Desde a sua criação em 2018, a plataforma criativa CHAVOSOS, que se destaca pela combinação de formação técnica, moda e registro fotográfico, tem como missão valorizar o trabalho artístico dos barbeiros. Recentemente, lançaram uma instalação na 4ª edição da Frestas, uma trienal de artes do Sesc em Sorocaba, com o apoio da TV TEM. O convite para expor veio após o reconhecimento do trabalho dos barbeiros, que chamou atenção até mesmo internacionalmente.
“Estamos muito felizes e ainda nos faltam palavras para expressar todos os sentimentos e emoções após os dois dias de abertura da trienal. Após oito anos trilhando essa jornada coletiva, estamos realizados em apresentar nossa pesquisa, nosso arquivo e nossos sonhos para o futuro por meio desta obra”, compartilha o grupo de barbeiros.
Os Fundadores dos CHAVOSOS
A iniciativa de documentar o trabalho de barbearias criativas no interior de São Paulo nasceu com o fotógrafo sorocabano Jeff Pedroso. Inicialmente, ele pretendia criar uma série documental apenas para seu portfólio, inspirado por um fotógrafo que já registrava a cultura chave na capital. Durante suas buscas, Jeff encontrou o barbeiro Wesley Fernandes em Sorocaba, e a amizade deles se tornou o motor propulsor para a formação do grupo CHAVOSOS.
Com mais de oito anos de parceria, Jeff e Wesley foram acompanhados por seis colaboradores que contribuem com editoriais para marcas e publicações.
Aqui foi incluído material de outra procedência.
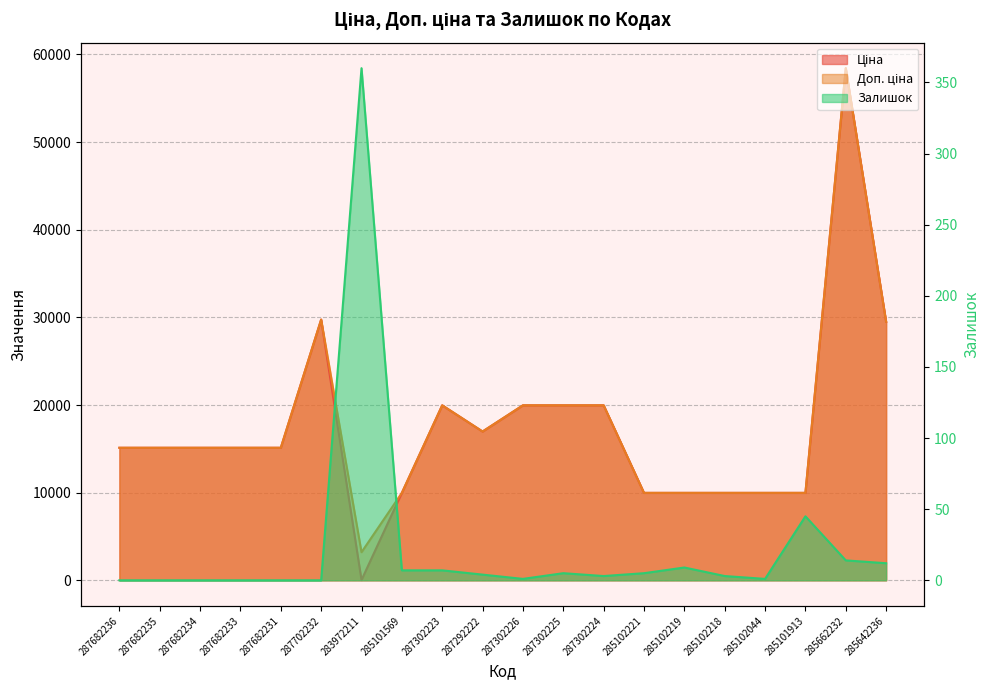

What is the label of the 15th point from the right?

287702232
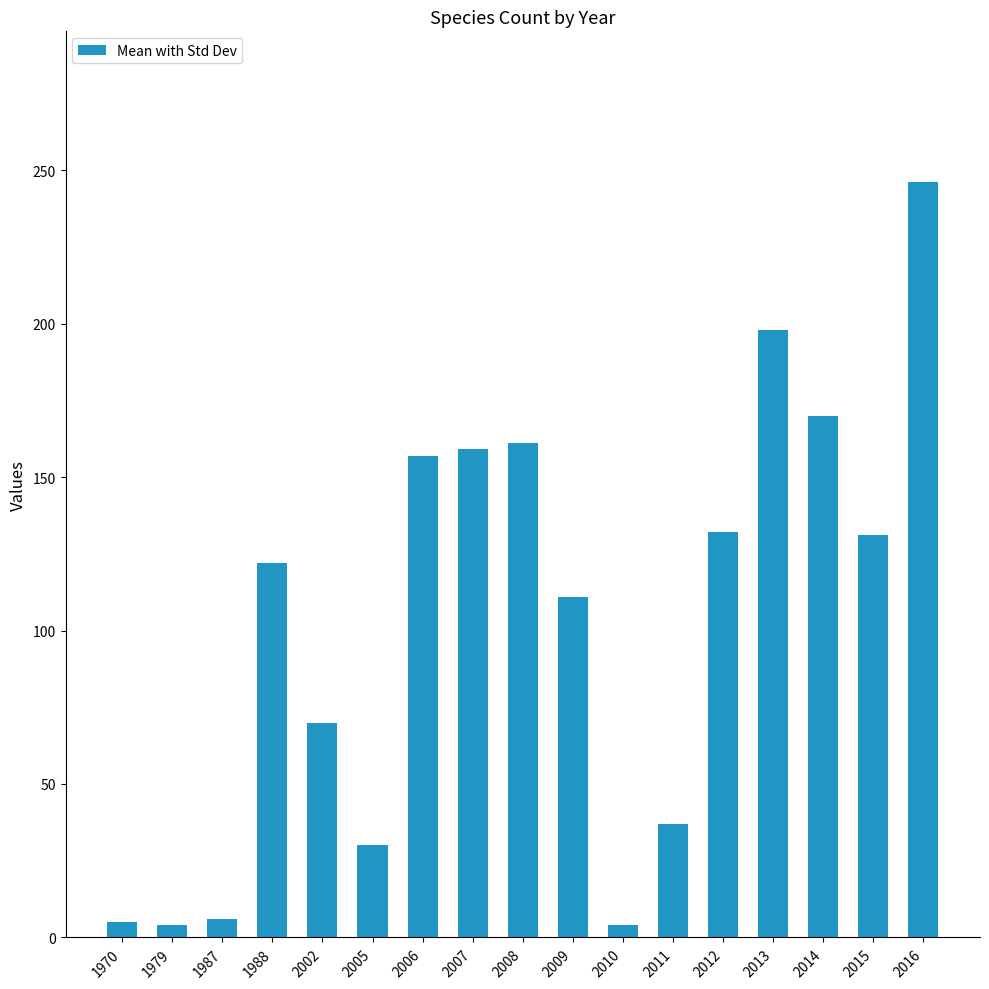

How many values are below 122?

8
O reconhecimento que esses barbeiros têm recebido demonstra o impacto de sua missão de promover a cultura chave, sempre com a intenção de oferecer autoestima e reconhecimento àqueles que se destacam por sua criatividade.
Jeff enfatiza que o trabalho possui uma importância pedagógica crucial na luta contra preconceitos sociais. “A periferia como cenário das fotos é fundamental para a apresentação da arte feita pelos barbeiros”, afirma. Segundo ele, muitos dos símbolos associados à periferia, frequentemente marginalizados, são agora recontextualizados, redecorando a imagem que a sociedade tem sobre esses locais.
A Arte na Barbearia e Seus Desdobramentos
“A gente nunca ouviu falar que o barbeiro era artista ou que o que a gente fazia era arte.” Essa frase de Wesley Fernandes, durante a abertura da Frestas, desafia o preconceito que ainda permeia a percepção do trabalho de barbearia. A persistência para que o ofício seja reconhecido como uma forma de arte leva os CHAVOSOS a um novo status cultural popular.
Para Wesley, as vitórias conquistadas desde 2018 refletem um sonho que se tornou realidade. “A gente já fez capa de álbum, revista. Hoje estamos aqui na trienal, já expomos no Valongo, em Santos, e vamos ganhar espaço em uma revista da Itália em breve. Poder expandir isso é extremamente gratificante”, celebra ele.
O álbum “Eh Noiz Ki Tá”, do MC Hariel, lançado em 21 de agosto de 2025, é um dos frutos dessa colaboração, com capa que exalta a estética das periferias. Wesley produziu essa arte, que não é apenas uma gíria, mas sim uma celebração da identidade e do orgulho periférico.
“Quando recebemos o convite, foi muito louco. Sou fã do Hariel e sempre achei que tínhamos tudo a ver, pois ele luta pelo funk e pela comunidade, assim como eu luto pelas barbearias”, conta Wesley, emocionado por ver seu trabalho em destaque.
Um Convite à Reconhecimento Artístico
O coletivo CHAVOSOS não se resume a ser uma barbearia num espaço expositivo, mas atua como um convite a todos os profissionais das barbearias de quebrada para reconhecerem sua arte. “Isso aqui é cultura, isso aqui é arte, é uma forma de se manifestar socialmente, e também de pensar no futuro”, conclui Jeff com entusiasmo.